25 de agosto de 2013

Ruínas




Quanto mais ando, melhor vejo
a expressão antiga que respira, ainda
dos espaços abertos das casas em ruínas;
vozes de outros tempos que permanecem
dormentes entre as pedras.

Aqui e além, espalhados pelo soalho velho
ouvem-se os gemidos de angústia
que cobriam outrora todas as migalhas de pão
que a fome não viu, caindo desamparadas
para regozijo dos pássaros.

Os velhos não esqueceram a voracidade dos abutres
nem a persistência que deram ao voo 
ante a fraqueza das asas;
e dizem-no:
com as mãos cheias dos  dias que precisaram chorar 
de corpo desabrigado, para chegarmos até aqui
e os olhos rasos, da água viva que sacia
os lábios de quem nada teme.

Talvez por isso haja tanta ternura no seu olhar.

Talvez por isso eu me entristeça mais
agora, que vejo melhor o abandono tombar
sobre a sage telha que abriga, ainda
de fumo e cinza
a frágil vida
erguida na ignorância dos homens.


(foto pessoal)

5 comentários:

Mar Arável disse...

Tudo se move

Bj

Lídia Borges disse...


Pungente!...

Ruínas que [te] falam. Ouvi-las é privilégio só de alguns.

Um beijo

Mel de Carvalho disse...

regresso, minha amiga, às leituras e aos lugares onde ecoam, síncronas, as emoções e o respeito pelo que somos e/ou fomos.

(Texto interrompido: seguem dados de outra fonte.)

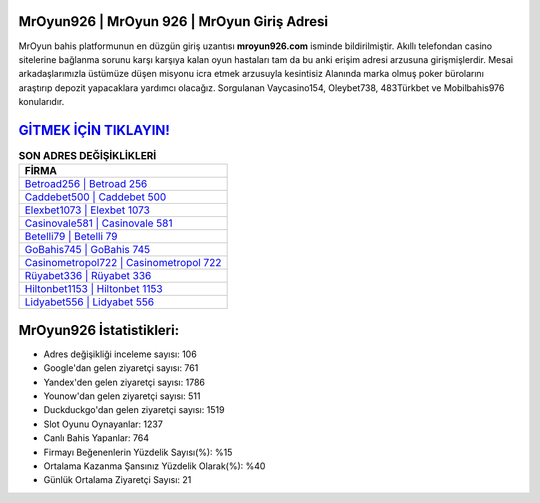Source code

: ﻿MrOyun926 | MrOyun 926 | MrOyun Giriş Adresi
===================================

.. image:: images/mroyun-giris.jpg
   :width: 600
   
MrOyun bahis platformunun en düzgün giriş uzantısı **mroyun926.com** isminde bildirilmiştir. Akıllı telefondan casino sitelerine bağlanma sorunu karşı karşıya kalan oyun hastaları tam da bu anki erişim adresi arzusuna girişmişlerdir. Mesai arkadaşlarımızla üstümüze düşen misyonu icra etmek arzusuyla kesintisiz Alanında marka olmuş  poker bürolarını araştırıp depozit yapacaklara yardımcı olacağız. Sorgulanan Vaycasino154, Oleybet738, 483Türkbet ve Mobilbahis976 konularıdır.

`GİTMEK İÇİN TIKLAYIN! <https://uclck.me/gonow>`_
==============

.. list-table:: **SON ADRES DEĞİŞİKLİKLERİ**
   :widths: 100
   :header-rows: 1

   * - FİRMA
   * - `Betroad256 | Betroad 256 <betroad256-betroad-256-betroad-giris-adresi.html>`_
   * - `Caddebet500 | Caddebet 500 <caddebet500-caddebet-500-caddebet-giris-adresi.html>`_
   * - `Elexbet1073 | Elexbet 1073 <elexbet1073-elexbet-1073-elexbet-giris-adresi.html>`_	 
   * - `Casinovale581 | Casinovale 581 <casinovale581-casinovale-581-casinovale-giris-adresi.html>`_	 
   * - `Betelli79 | Betelli 79 <betelli79-betelli-79-betelli-giris-adresi.html>`_ 
   * - `GoBahis745 | GoBahis 745 <gobahis745-gobahis-745-gobahis-giris-adresi.html>`_
   * - `Casinometropol722 | Casinometropol 722 <casinometropol722-casinometropol-722-casinometropol-giris-adresi.html>`_	 
   * - `Rüyabet336 | Rüyabet 336 <ruyabet336-ruyabet-336-ruyabet-giris-adresi.html>`_
   * - `Hiltonbet1153 | Hiltonbet 1153 <hiltonbet1153-hiltonbet-1153-hiltonbet-giris-adresi.html>`_
   * - `Lidyabet556 | Lidyabet 556 <lidyabet556-lidyabet-556-lidyabet-giris-adresi.html>`_
	 
MrOyun926 İstatistikleri:
===================================	 
* Adres değişikliği inceleme sayısı: 106
* Google'dan gelen ziyaretçi sayısı: 761
* Yandex'den gelen ziyaretçi sayısı: 1786
* Younow'dan gelen ziyaretçi sayısı: 511
* Duckduckgo'dan gelen ziyaretçi sayısı: 1519
* Slot Oyunu Oynayanlar: 1237
* Canlı Bahis Yapanlar: 764
* Firmayı Beğenenlerin Yüzdelik Sayısı(%): %15
* Ortalama Kazanma Şansınız Yüzdelik Olarak(%): %40
* Günlük Ortalama Ziyaretçi Sayısı: 21
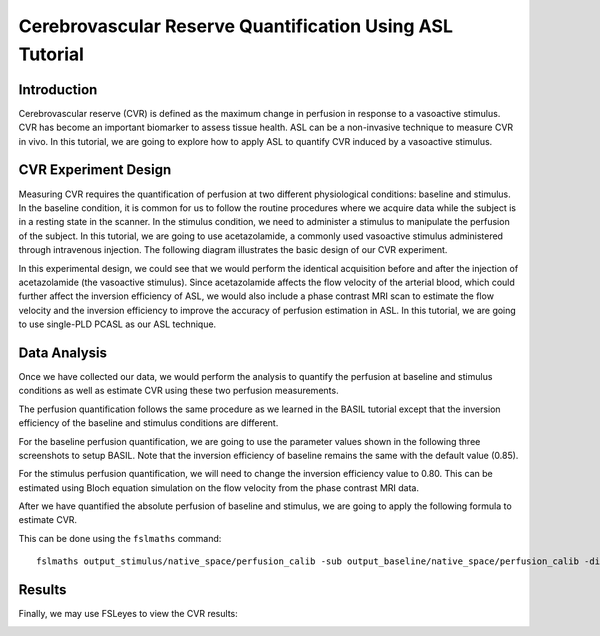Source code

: =========================================================
Cerebrovascular Reserve Quantification Using ASL Tutorial
=========================================================

Introduction
============

Cerebrovascular reserve (CVR) is defined as the maximum change in perfusion in response to a vasoactive stimulus. CVR has become an important biomarker to assess tissue health. ASL can be a non-invasive technique to measure CVR in vivo. In this tutorial, we are going to explore how to apply ASL to quantify CVR induced by a vasoactive stimulus.


CVR Experiment Design
======================
Measuring CVR requires the quantification of perfusion at two different physiological conditions: baseline and stimulus. In the baseline condition, it is common for us to follow the routine procedures where we acquire data while the subject is in a resting state in the scanner. In the stimulus condition, we need to administer a stimulus to manipulate the perfusion of the subject. In this tutorial, we are going to use acetazolamide, a commonly used vasoactive stimulus administered through intravenous injection. The following diagram illustrates the basic design of our CVR experiment.

.. image:: /images/cvr_tutorial/CVR_experiment.png

In this experimental design, we could see that we would perform the identical acquisition before and after the injection of acetazolamide (the vasoactive stimulus). Since acetazolamide affects the flow velocity of the arterial blood, which could further affect the inversion efficiency of ASL, we would also include a phase contrast MRI scan to estimate the flow velocity and the inversion efficiency to improve the accuracy of perfusion estimation in ASL. In this tutorial, we are going to use single-PLD PCASL as our ASL technique.


Data Analysis
=============
Once we have collected our data, we would perform the analysis to quantify the perfusion at baseline and stimulus conditions as well as estimate CVR using these two perfusion measurements.

The perfusion quantification follows the same procedure as we learned in the BASIL tutorial except that the inversion efficiency of the baseline and stimulus conditions are different.

For the baseline perfusion quantification, we are going to use the parameter values shown in the following three screenshots to setup BASIL. Note that the inversion efficiency of baseline remains the same with the default value (0.85).

.. image:: /images/cvr_tutorial/baseline_data.jpg
.. image:: /images/cvr_tutorial/baseline_calib.jpg
.. image:: /images/cvr_tutorial/baseline_output.jpg


For the stimulus perfusion quantification, we will need to change the inversion efficiency value to 0.80. This can be estimated using Bloch equation simulation on the flow velocity from the phase contrast MRI data.

.. image:: /images/cvr_tutorial/stimulus_data.jpg
.. image:: /images/cvr_tutorial/stimulus_calib.jpg
.. image:: /images/cvr_tutorial/stimulus_output.jpg


After we have quantified the absolute perfusion of baseline and stimulus, we are going to apply the following formula to estimate CVR.

.. image:: /images/cvr_tutorial/CVR_equation.png

This can be done using the ``fslmaths`` command::

    fslmaths output_stimulus/native_space/perfusion_calib -sub output_baseline/native_space/perfusion_calib -div output_baseline/native_space/perfusion_calib -mul 100 CVR


Results
=======
Finally, we may use FSLeyes to view the CVR results:

.. image:: /images/cvr_tutorial/CVR_results.jpg
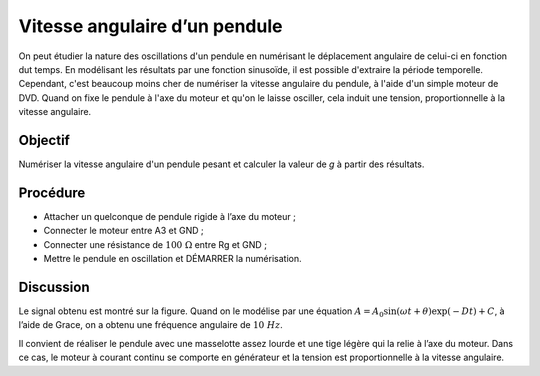 Vitesse angulaire d’un pendule
==============================

On peut étudier la nature des oscillations d'un pendule en numérisant
le déplacement angulaire de celui-ci en fonction dut temps. En
modélisant les résultats par une fonction sinusoïde, il est possible
d'extraire la période temporelle. Cependant, c'est beaucoup moins cher
de numériser la vitesse angulaire du pendule, à l'aide d'un simple
moteur de DVD. Quand on fixe le pendule à l'axe du moteur et qu'on le
laisse osciller, cela induit une tension, proportionnelle à la
vitesse angulaire.

Objectif
--------

Numériser la vitesse angulaire d'un pendule pesant et calculer la
valeur de *g* à partir des résultats.

Procédure
---------

.. image:: schematics/pend-digitize.svg
	   :width: 350px

-  Attacher un quelconque de pendule rigide à l’axe du moteur ;
-  Connecter le moteur entre A3 et GND ;
-  Connecter une résistance de :math:`100~\Omega` entre Rg et GND ;
-  Mettre le pendule en oscillation et DÉMARRER la numérisation.

Discussion
----------

Le signal obtenu est montré sur la figure. Quand on le modélise par une
équation
:math:`A = A_0 \sin(\omega t + \theta) \exp( − Dt) + C`, à
l’aide de Grace, on a obtenu une fréquence angulaire de :math:`10~Hz`.

Il convient de réaliser le pendule avec une masselotte assez lourde et
une tige légère qui la relie à l’axe du moteur. Dans ce cas, le moteur à
courant continu se comporte en générateur et la tension est
proportionnelle à la vitesse angulaire.
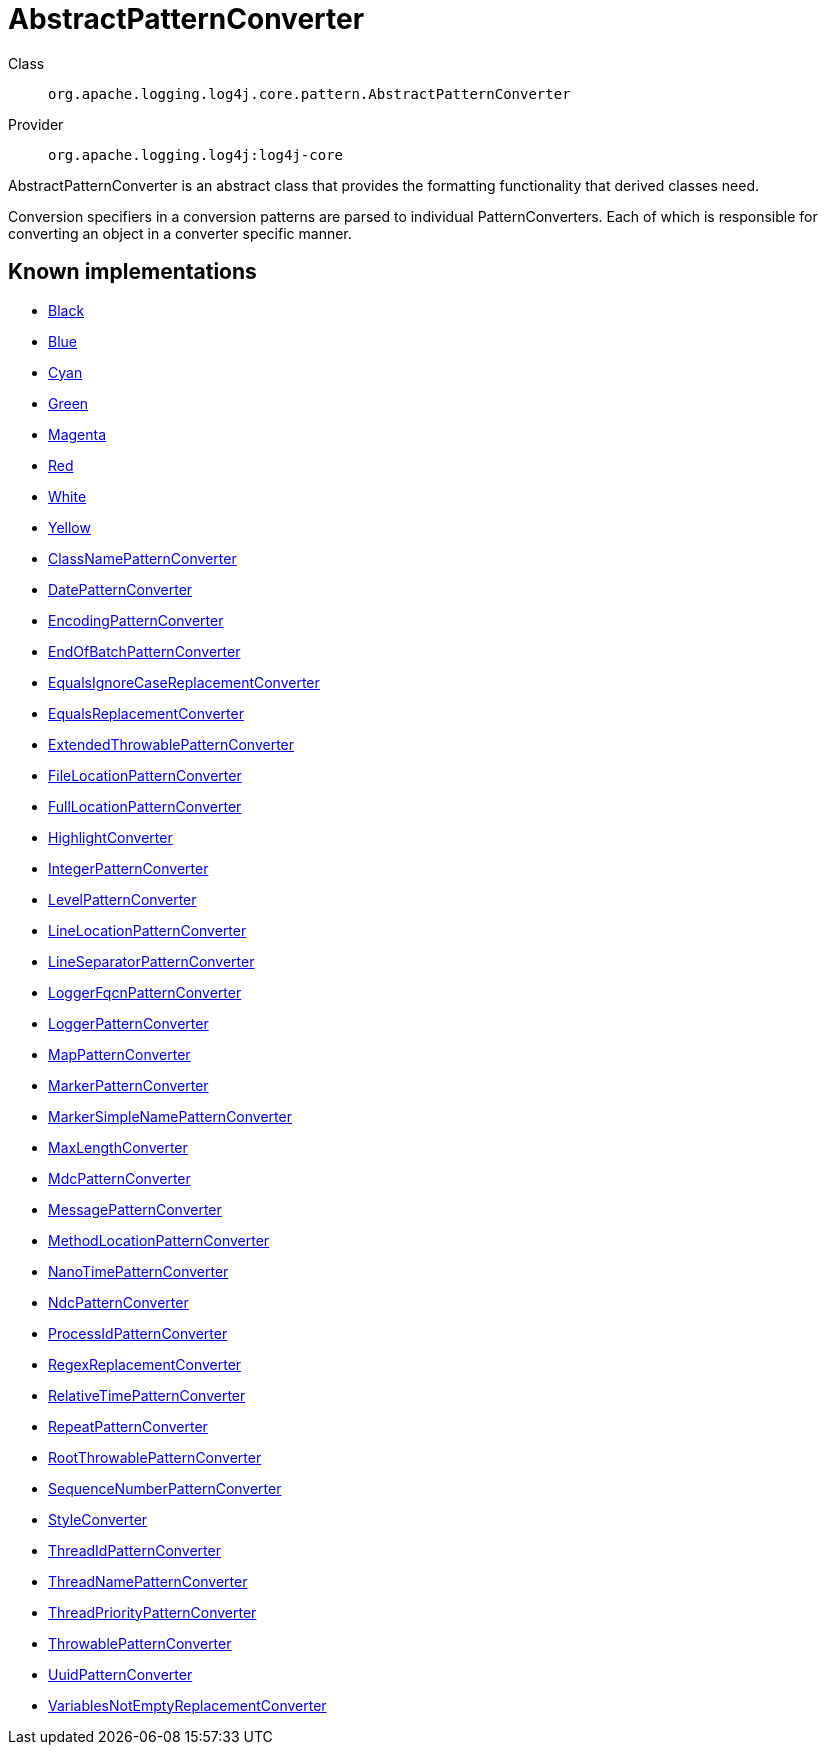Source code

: ////
Licensed to the Apache Software Foundation (ASF) under one or more
contributor license agreements. See the NOTICE file distributed with
this work for additional information regarding copyright ownership.
The ASF licenses this file to You under the Apache License, Version 2.0
(the "License"); you may not use this file except in compliance with
the License. You may obtain a copy of the License at

    https://www.apache.org/licenses/LICENSE-2.0

Unless required by applicable law or agreed to in writing, software
distributed under the License is distributed on an "AS IS" BASIS,
WITHOUT WARRANTIES OR CONDITIONS OF ANY KIND, either express or implied.
See the License for the specific language governing permissions and
limitations under the License.
////
[#org_apache_logging_log4j_core_pattern_AbstractPatternConverter]
= AbstractPatternConverter

Class:: `org.apache.logging.log4j.core.pattern.AbstractPatternConverter`
Provider:: `org.apache.logging.log4j:log4j-core`

AbstractPatternConverter is an abstract class that provides the formatting functionality that derived classes need.

Conversion specifiers in a conversion patterns are parsed to individual PatternConverters.
Each of which is responsible for converting an object in a converter specific manner.

[#org_apache_logging_log4j_core_pattern_AbstractPatternConverter-implementations]
== Known implementations

* xref:../log4j-core/org.apache.logging.log4j.core.pattern.AbstractStyleNameConverter.Black.adoc[Black]
* xref:../log4j-core/org.apache.logging.log4j.core.pattern.AbstractStyleNameConverter.Blue.adoc[Blue]
* xref:../log4j-core/org.apache.logging.log4j.core.pattern.AbstractStyleNameConverter.Cyan.adoc[Cyan]
* xref:../log4j-core/org.apache.logging.log4j.core.pattern.AbstractStyleNameConverter.Green.adoc[Green]
* xref:../log4j-core/org.apache.logging.log4j.core.pattern.AbstractStyleNameConverter.Magenta.adoc[Magenta]
* xref:../log4j-core/org.apache.logging.log4j.core.pattern.AbstractStyleNameConverter.Red.adoc[Red]
* xref:../log4j-core/org.apache.logging.log4j.core.pattern.AbstractStyleNameConverter.White.adoc[White]
* xref:../log4j-core/org.apache.logging.log4j.core.pattern.AbstractStyleNameConverter.Yellow.adoc[Yellow]
* xref:../log4j-core/org.apache.logging.log4j.core.pattern.ClassNamePatternConverter.adoc[ClassNamePatternConverter]
* xref:../log4j-core/org.apache.logging.log4j.core.pattern.DatePatternConverter.adoc[DatePatternConverter]
* xref:../log4j-core/org.apache.logging.log4j.core.pattern.EncodingPatternConverter.adoc[EncodingPatternConverter]
* xref:../log4j-core/org.apache.logging.log4j.core.pattern.EndOfBatchPatternConverter.adoc[EndOfBatchPatternConverter]
* xref:../log4j-core/org.apache.logging.log4j.core.pattern.EqualsIgnoreCaseReplacementConverter.adoc[EqualsIgnoreCaseReplacementConverter]
* xref:../log4j-core/org.apache.logging.log4j.core.pattern.EqualsReplacementConverter.adoc[EqualsReplacementConverter]
* xref:../log4j-core/org.apache.logging.log4j.core.pattern.ExtendedThrowablePatternConverter.adoc[ExtendedThrowablePatternConverter]
* xref:../log4j-core/org.apache.logging.log4j.core.pattern.FileLocationPatternConverter.adoc[FileLocationPatternConverter]
* xref:../log4j-core/org.apache.logging.log4j.core.pattern.FullLocationPatternConverter.adoc[FullLocationPatternConverter]
* xref:../log4j-core/org.apache.logging.log4j.core.pattern.HighlightConverter.adoc[HighlightConverter]
* xref:../log4j-core/org.apache.logging.log4j.core.pattern.IntegerPatternConverter.adoc[IntegerPatternConverter]
* xref:../log4j-core/org.apache.logging.log4j.core.pattern.LevelPatternConverter.adoc[LevelPatternConverter]
* xref:../log4j-core/org.apache.logging.log4j.core.pattern.LineLocationPatternConverter.adoc[LineLocationPatternConverter]
* xref:../log4j-core/org.apache.logging.log4j.core.pattern.LineSeparatorPatternConverter.adoc[LineSeparatorPatternConverter]
* xref:../log4j-core/org.apache.logging.log4j.core.pattern.LoggerFqcnPatternConverter.adoc[LoggerFqcnPatternConverter]
* xref:../log4j-core/org.apache.logging.log4j.core.pattern.LoggerPatternConverter.adoc[LoggerPatternConverter]
* xref:../log4j-core/org.apache.logging.log4j.core.pattern.MapPatternConverter.adoc[MapPatternConverter]
* xref:../log4j-core/org.apache.logging.log4j.core.pattern.MarkerPatternConverter.adoc[MarkerPatternConverter]
* xref:../log4j-core/org.apache.logging.log4j.core.pattern.MarkerSimpleNamePatternConverter.adoc[MarkerSimpleNamePatternConverter]
* xref:../log4j-core/org.apache.logging.log4j.core.pattern.MaxLengthConverter.adoc[MaxLengthConverter]
* xref:../log4j-core/org.apache.logging.log4j.core.pattern.MdcPatternConverter.adoc[MdcPatternConverter]
* xref:../log4j-core/org.apache.logging.log4j.core.pattern.MessagePatternConverter.adoc[MessagePatternConverter]
* xref:../log4j-core/org.apache.logging.log4j.core.pattern.MethodLocationPatternConverter.adoc[MethodLocationPatternConverter]
* xref:../log4j-core/org.apache.logging.log4j.core.pattern.NanoTimePatternConverter.adoc[NanoTimePatternConverter]
* xref:../log4j-core/org.apache.logging.log4j.core.pattern.NdcPatternConverter.adoc[NdcPatternConverter]
* xref:../log4j-core/org.apache.logging.log4j.core.pattern.ProcessIdPatternConverter.adoc[ProcessIdPatternConverter]
* xref:../log4j-core/org.apache.logging.log4j.core.pattern.RegexReplacementConverter.adoc[RegexReplacementConverter]
* xref:../log4j-core/org.apache.logging.log4j.core.pattern.RelativeTimePatternConverter.adoc[RelativeTimePatternConverter]
* xref:../log4j-core/org.apache.logging.log4j.core.pattern.RepeatPatternConverter.adoc[RepeatPatternConverter]
* xref:../log4j-core/org.apache.logging.log4j.core.pattern.RootThrowablePatternConverter.adoc[RootThrowablePatternConverter]
* xref:../log4j-core/org.apache.logging.log4j.core.pattern.SequenceNumberPatternConverter.adoc[SequenceNumberPatternConverter]
* xref:../log4j-core/org.apache.logging.log4j.core.pattern.StyleConverter.adoc[StyleConverter]
* xref:../log4j-core/org.apache.logging.log4j.core.pattern.ThreadIdPatternConverter.adoc[ThreadIdPatternConverter]
* xref:../log4j-core/org.apache.logging.log4j.core.pattern.ThreadNamePatternConverter.adoc[ThreadNamePatternConverter]
* xref:../log4j-core/org.apache.logging.log4j.core.pattern.ThreadPriorityPatternConverter.adoc[ThreadPriorityPatternConverter]
* xref:../log4j-core/org.apache.logging.log4j.core.pattern.ThrowablePatternConverter.adoc[ThrowablePatternConverter]
* xref:../log4j-core/org.apache.logging.log4j.core.pattern.UuidPatternConverter.adoc[UuidPatternConverter]
* xref:../log4j-core/org.apache.logging.log4j.core.pattern.VariablesNotEmptyReplacementConverter.adoc[VariablesNotEmptyReplacementConverter]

um privilégio ler-te, e, quão fantástico ouvir um tema que poderia ser o som de fundo do que acabo de publicar...

beijo, querida João

Manuel Veiga disse...

sensível. e belo. e sábio poema.

beijo

Bergilde disse...

Quanta vida as ruínas podem contar e quanto se pode aprender através de um olhar mais sensível que passe por elas.Abraços,bom dia poetisa!